Fearing prostitution and disease for the young woman who remained unprotected in the city, 'municipal mothers' like Baldwin sought female-to-female preventive solutions. Social hygienists' insistence that prostitution was a public health problem opened up the legitimate use of the police power to fight urban vice in general, as most forms of it could be linked in some way to the 'oldest profession.'

It seems that Baldwin's arrival on the police force came at a time when Portland was trying to clean itself up, in a general sense. Myers writes that in 1905, the city's mayor was Harry Lane, who had been elected "after Mayor George Williams rebuffed his proposal for a meat inspection code to regulate practices in local packing houses."

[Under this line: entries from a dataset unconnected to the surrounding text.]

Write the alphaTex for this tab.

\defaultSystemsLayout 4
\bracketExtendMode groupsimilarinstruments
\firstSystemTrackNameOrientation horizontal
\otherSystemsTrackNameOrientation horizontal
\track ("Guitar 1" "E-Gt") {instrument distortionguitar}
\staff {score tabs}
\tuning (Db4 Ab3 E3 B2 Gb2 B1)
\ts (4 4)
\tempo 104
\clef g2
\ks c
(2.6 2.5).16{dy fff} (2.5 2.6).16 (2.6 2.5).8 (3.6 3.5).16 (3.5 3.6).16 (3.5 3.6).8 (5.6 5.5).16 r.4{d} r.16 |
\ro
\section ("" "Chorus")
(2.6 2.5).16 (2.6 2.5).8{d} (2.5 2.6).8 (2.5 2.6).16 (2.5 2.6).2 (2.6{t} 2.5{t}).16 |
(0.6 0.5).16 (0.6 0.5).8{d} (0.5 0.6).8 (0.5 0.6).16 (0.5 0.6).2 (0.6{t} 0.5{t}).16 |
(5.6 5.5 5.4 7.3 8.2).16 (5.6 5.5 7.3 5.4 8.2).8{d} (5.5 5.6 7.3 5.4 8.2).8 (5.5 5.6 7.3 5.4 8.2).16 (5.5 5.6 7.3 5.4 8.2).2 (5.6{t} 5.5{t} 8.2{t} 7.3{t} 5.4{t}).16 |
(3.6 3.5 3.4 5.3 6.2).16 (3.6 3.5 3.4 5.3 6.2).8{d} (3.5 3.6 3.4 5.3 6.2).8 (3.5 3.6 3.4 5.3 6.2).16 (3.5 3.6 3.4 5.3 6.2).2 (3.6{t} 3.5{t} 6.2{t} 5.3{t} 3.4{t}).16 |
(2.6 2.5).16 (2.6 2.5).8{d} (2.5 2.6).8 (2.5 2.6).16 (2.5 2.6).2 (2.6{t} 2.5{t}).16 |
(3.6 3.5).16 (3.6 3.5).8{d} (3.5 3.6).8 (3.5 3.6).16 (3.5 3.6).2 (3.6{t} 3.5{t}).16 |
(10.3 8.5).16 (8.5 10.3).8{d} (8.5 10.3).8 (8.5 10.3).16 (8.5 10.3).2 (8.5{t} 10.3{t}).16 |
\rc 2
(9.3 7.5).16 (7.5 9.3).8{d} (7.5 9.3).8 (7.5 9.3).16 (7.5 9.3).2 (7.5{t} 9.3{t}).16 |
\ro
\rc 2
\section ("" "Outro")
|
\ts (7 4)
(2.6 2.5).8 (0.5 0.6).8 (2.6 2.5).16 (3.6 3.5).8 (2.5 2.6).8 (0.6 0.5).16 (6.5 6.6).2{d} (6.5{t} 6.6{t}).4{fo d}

A medical doctor, Lane appointed "social hygienists" to key city posts. After being sworn in, Baldwin worked as a police detective until 1922.

In her career, Baldwin helped other cities in Oregon and Washington set up programs similar to the one she created in Portland; she also pushed for equal pay and benefits for female police officers, even after her retirement.

And in 1941, Baldwin wrote a letter to The Oregonian urging the city not to serve hard liquor in its dance halls. She ended that letter with this sentence:

Let us not get too modern and too broad, but protect our homes and our young people, for this is a time when clear heads and steady hands are needed.